(Data extracted from a collection)
————

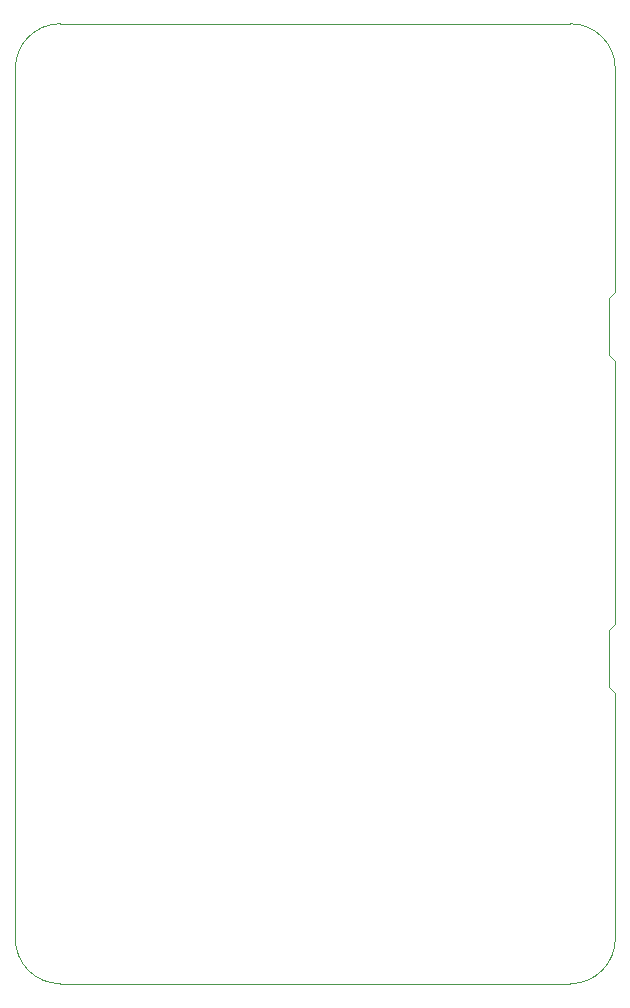
<source format=gm1>
G04 #@! TF.GenerationSoftware,KiCad,Pcbnew,(5.1.5)-3*
G04 #@! TF.CreationDate,2021-07-31T13:35:11-07:00*
G04 #@! TF.ProjectId,allfc,616c6c66-632e-46b6-9963-61645f706362,rev?*
G04 #@! TF.SameCoordinates,Original*
G04 #@! TF.FileFunction,Profile,NP*
%FSLAX46Y46*%
G04 Gerber Fmt 4.6, Leading zero omitted, Abs format (unit mm)*
G04 Created by KiCad (PCBNEW (5.1.5)-3) date 2021-07-31 13:35:11*
%MOMM*%
%LPD*%
G04 APERTURE LIST*
%ADD10C,0.050000*%
G04 APERTURE END LIST*
D10*
X116840000Y-120142000D02*
X116840000Y-140970000D01*
X116332000Y-119634000D02*
X116332000Y-114808000D01*
X116840000Y-114300000D02*
X116332000Y-114808000D01*
X116840000Y-120142000D02*
X116332000Y-119634000D01*
X116332000Y-91567000D02*
X116332000Y-86741000D01*
X116840000Y-92075000D02*
X116332000Y-91567000D01*
X116840000Y-86233000D02*
X116332000Y-86741000D01*
X116840000Y-92075000D02*
X116840000Y-114300000D01*
X69850000Y-144780000D02*
G75*
G02X66040000Y-140970000I0J3810000D01*
G01*
X116840000Y-140970000D02*
G75*
G02X113030000Y-144780000I-3810000J0D01*
G01*
X113030000Y-63500000D02*
G75*
G02X116840000Y-67310000I0J-3810000D01*
G01*
X66040000Y-67310000D02*
G75*
G02X69850000Y-63500000I3810000J0D01*
G01*
X66040000Y-140970000D02*
X66040000Y-67310000D01*
X113030000Y-144780000D02*
X69850000Y-144780000D01*
X116840000Y-67310000D02*
X116840000Y-86233000D01*
X69850000Y-63500000D02*
X113030000Y-63500000D01*
M02*

</source>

————

**TASK TO COMPLETE**: The answer should be nothing more than the lines from the one with "X69850000Y-63500000D02*" through the end of the entries, restated word for word.

**EXERCISE RESPONSE**:
X69850000Y-63500000D02*
X113030000Y-63500000D01*
M02*

</source>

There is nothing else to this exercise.